Elle voulu regarder Marie-Antoinette. Pierre n’était pas emballé par l’idée. Puis elle enchaina frénétiquement avec une version de Casanova dont elle chercherait la seconde partie, une bonne partie de sa vie. Elle songeait à ces deux films. Elle se dit qu’il y avait du beau dans leur débauche. Que Casanova était un capitaliste en son temps. Elle se mit sur la pointe des pieds pour voir la rue en contre bas à travers le velux. Elle apercevait la même rue déserte depuis 4 ans mais ce soir elle vit les voitures qui étaient garées là. Et dire qu’on y baisait à l’arrière. Ce soir là, elle aurait voulu vivre à la cour du Roi, faire des vers plein d’esprit et se faire courtiser en rime. Leur débauche était belle alors que nous plongions dans le vulgaire et la platitude. Elle regrettait alors d’avoir regardé ces films qui vous mettent dans un état si doux pendant leur cours, puis si douloureux dès que le « directed by » apparaît à l’écran trop petit. Elle aurait finalement préférer visionner l’une de ces comédies romantiques qui vous donnent envie d’embrasser l’amoureux allongé à côté de vous.

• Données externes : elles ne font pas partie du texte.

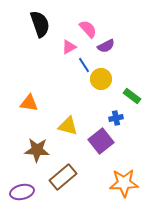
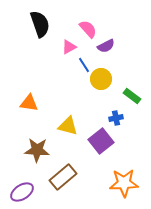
purple ellipse: rotated 20 degrees counterclockwise
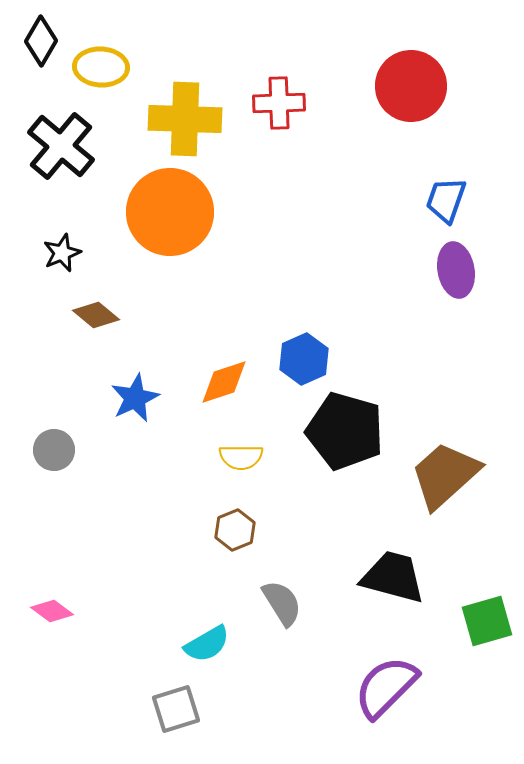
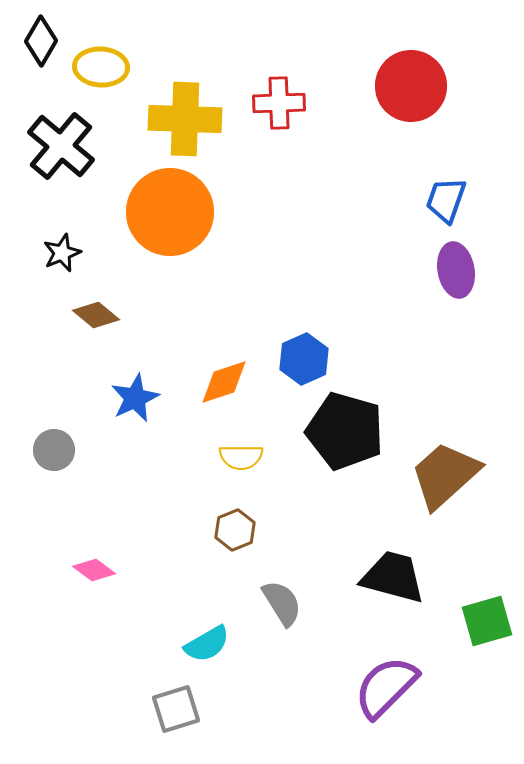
pink diamond: moved 42 px right, 41 px up
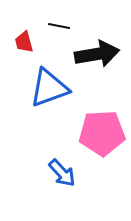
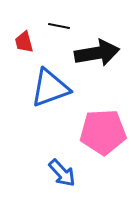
black arrow: moved 1 px up
blue triangle: moved 1 px right
pink pentagon: moved 1 px right, 1 px up
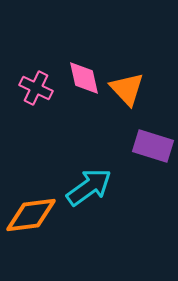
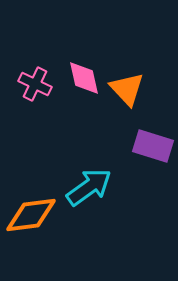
pink cross: moved 1 px left, 4 px up
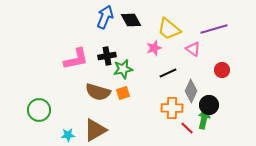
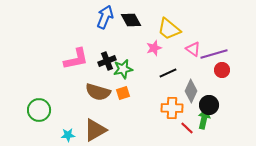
purple line: moved 25 px down
black cross: moved 5 px down; rotated 12 degrees counterclockwise
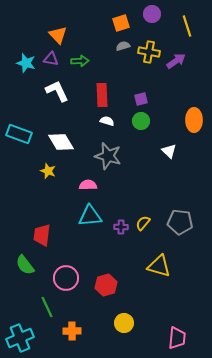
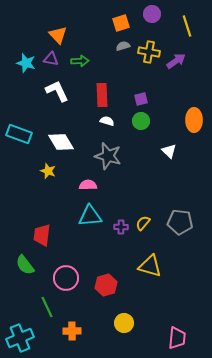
yellow triangle: moved 9 px left
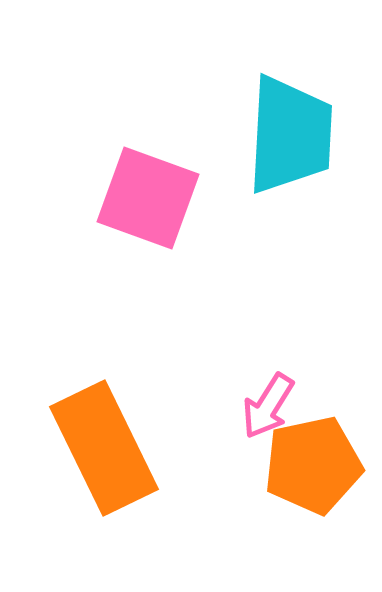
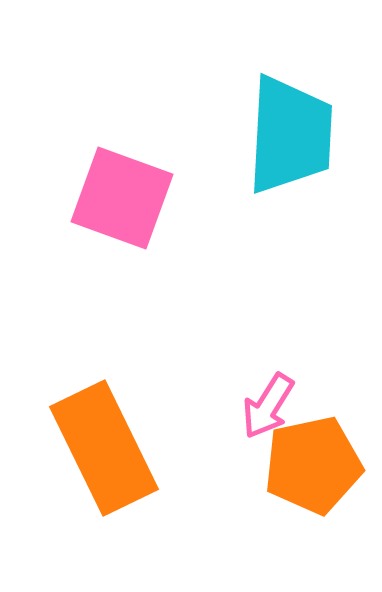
pink square: moved 26 px left
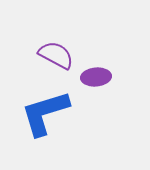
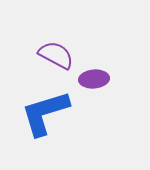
purple ellipse: moved 2 px left, 2 px down
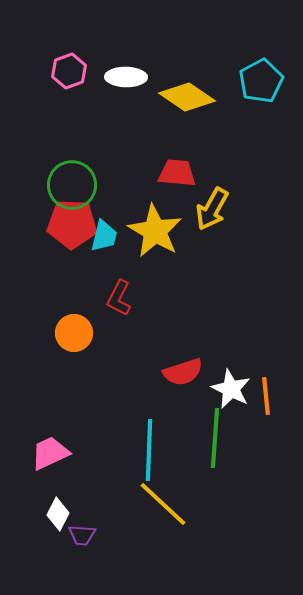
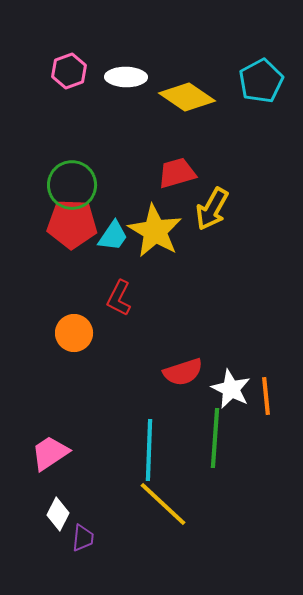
red trapezoid: rotated 21 degrees counterclockwise
cyan trapezoid: moved 9 px right; rotated 20 degrees clockwise
pink trapezoid: rotated 9 degrees counterclockwise
purple trapezoid: moved 1 px right, 3 px down; rotated 88 degrees counterclockwise
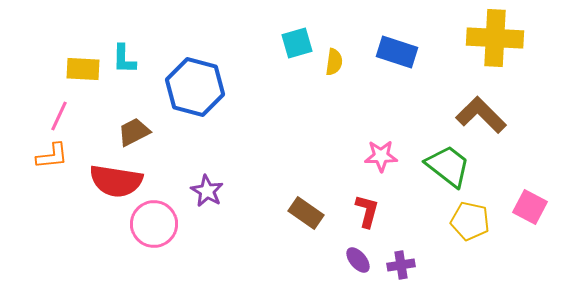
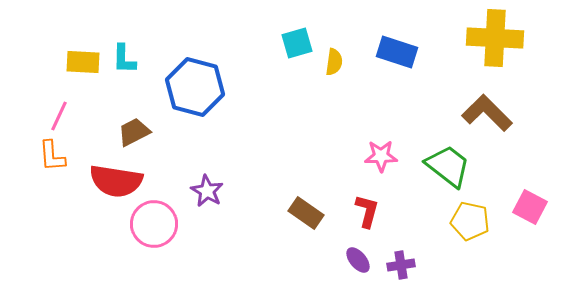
yellow rectangle: moved 7 px up
brown L-shape: moved 6 px right, 2 px up
orange L-shape: rotated 92 degrees clockwise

Il y avait du beau dans leur débauche. C’était le capitalisme de Casanova. Eve connaissait celui de Pierre. Quelques centaines d’années en arrière elle l’aurait compris et se serait inclinée devant lui.

XX.

A la cour les esprits étaient libres. Mais le capitalisme de l’amour est un véritable anachronisme dans cette ère ultra conservatrice qui souffle sur le monde. Car il est endormi, comme anesthésié par ce XXe siècle. Où l’on essaie plus de vivre autre chose mais juste de vivre car on avait survécu. Où la poésie est superflue et le romantisme ridicule. Comment avions nous pu résoudre Victor Hugo en un dîner aux chandelles ? On s’était trompé de mot.
Car il est endormi, ce monde, comme anesthésié par ce XXe siècle auquel il a survécu.